I sat down with an admissions veteran who has 25 years of experience at at prestigious private schools (in L.A. and other cities) to ask about the importance of extracurriculars.–Alice

 

Alice: Thank you for taking the time to educate us on what admissions directors like yourself think about the importance of an applicant’s extracurricular activities.

Admissions Director: If the child is an academic match for the school but you have five spaces and fifty students who would be academically great… That’s when you start looking at the extracurriculars… at who is the violinist and whose the swimmer.

Alice: How much detail are you looking for?

 Admissions Director : I would not go into great detail on an application about each specific kind of activity.   Use bullet points and be brief. The thicker the file, the more questions I will ask. Why do you need this resume and two DVDs that show a choir performance? When you supplement, make it really relevant. Frankly I don’t have time to watch the whole thing (choir performance) anyway.

Alice: What do you think when you see few or no outside interests?

Admissions Director: That depends on the child’s age. A student who is younger might not really know what their passions or interests are yet and that’s okay. You wouldn’t expect a middle school child to have already identified all their interests.

Alice: Is there a good number?

Admissions Director: There or four… That might show they have already developed a few interests, things that speak to them already.

Alice: How do you separate a kid’s real interests from the parent’s resume padding?

Admissions Director: In an interview you can tell what a child is truly passionate about or truly loves. If you ask about Chinese and their eyes glaze over, that might not be their true interest.
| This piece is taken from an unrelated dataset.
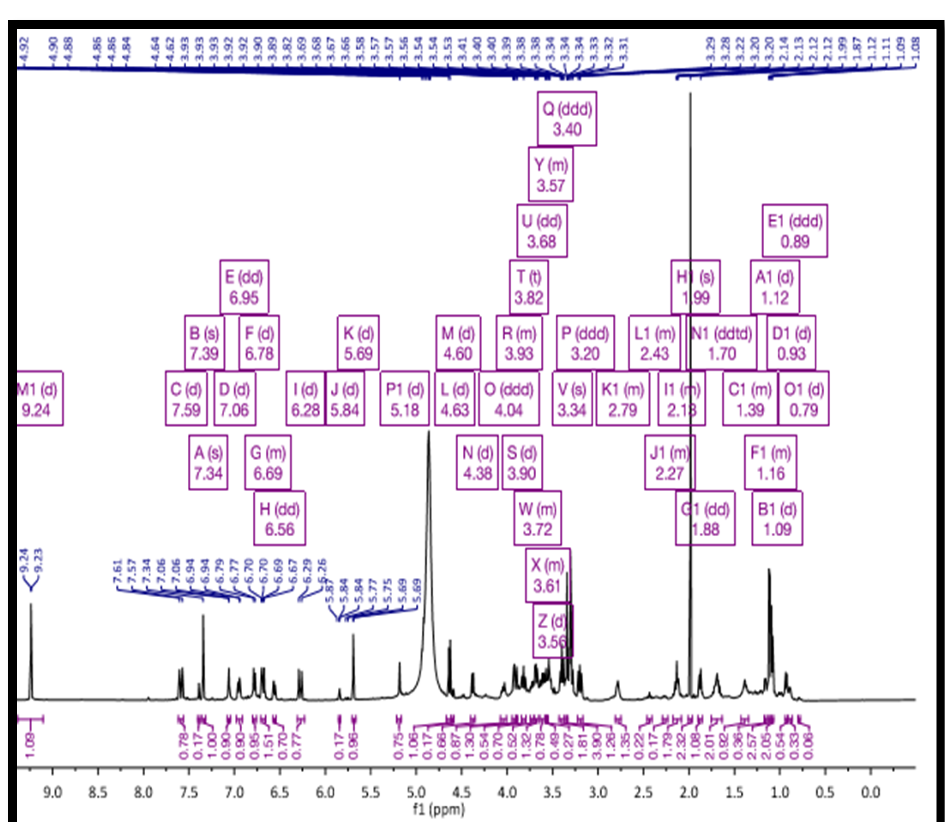
Figure 4. Nuclear magnetic resonance (NMR) for the isolated component A-3.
Then you talk soccer, and they get excited, our team did this and that. When they have details and are excited to talk about it, you know it’s real. Especially as you’re going into seventh or ninth grade… they are much more communicative than third graders are.

Alice: Is all lost for the kid with nothing on the resume?
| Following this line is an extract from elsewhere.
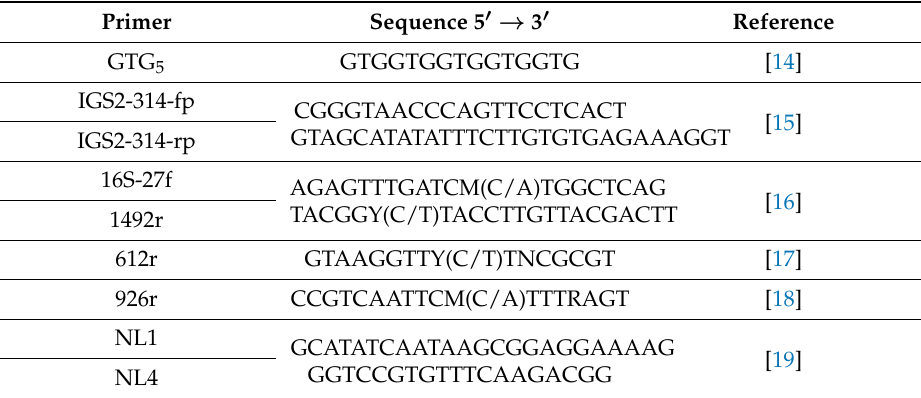
Table 1. Primers used in this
Admissions Director: Not necessarily. Sometimes you meet a kid with no big identifiable interests and think that maybe the school can be the spark that ignites that kid who hasn’t found him/herself yet.  But that depends on everything else in the file. If every teacher says great student. and a pleasure to teach, then that’s still interesting.   Resumes are tie- breakers in a way. First you look at the student academically and whether he/she will be a good fit for the school, then the resume is the gravy.
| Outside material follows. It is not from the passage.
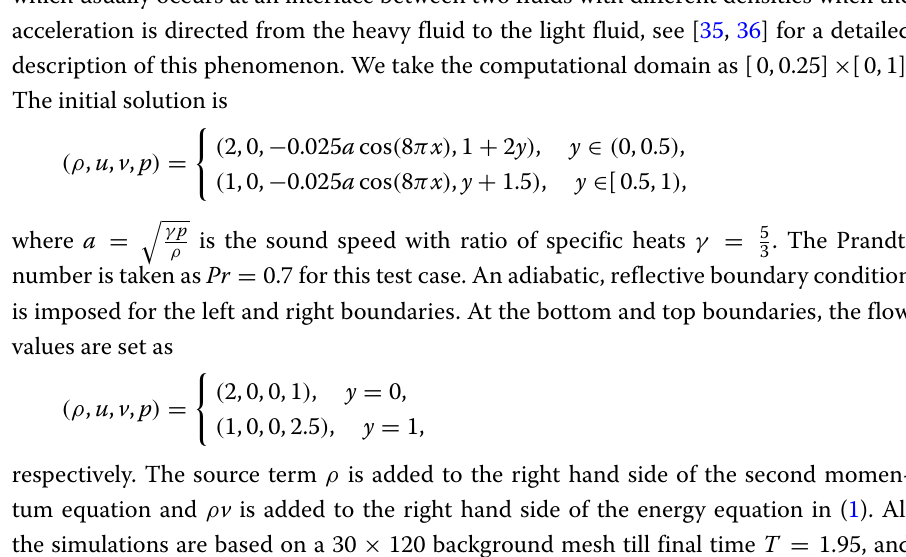
Fig. 13 Pressure coefficient for supersonic flow past a NACA0012 airfoil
Alice: Are you focused on class building?

Admissions Director: When I put classes together, I read all the folders first and focus on getting to know the individual child and family. But, there is a time after you’ve somewhat put the class together, that you think, “What am I covering here?” Do we have diversity, the artists, the sports kids?   You want to make sure you have a mixture and a rich environment for other students.

Alice: Thank you for your time!

 

This is just what I suspected. The reality is that schools like Harvard-Westlake, Viewpoint, Brentwood, etc. are all trying to build classes. For them that means they need a wide variety of kids with different interests. They’ve hired a drama teacher and someone to teach Chinese so they need to look for kids who will audition for plays and study language. And they need to field their teams. The admission director can no more accept a hundred kids who want to play football than they can take thirty kids who play the piano. They have to have tennis players, soccer and field hockey players and the whole rest of the orchestra.

It’s like the old Kennedy quote… ask not… what the school can do for your kid, but what your kid will do for the school.

 

Mother of three, Alice attended east coast private schools as a child and has been in the private school world as a parent for nearly twenty years. Her kids attended Mirman for elementary, then Harvard-Westlake and Brentwood for high school, with one still to go. She is a writer working in film, TV and for various magazines such as Family Fun, Wondertime, Glamour and Brides.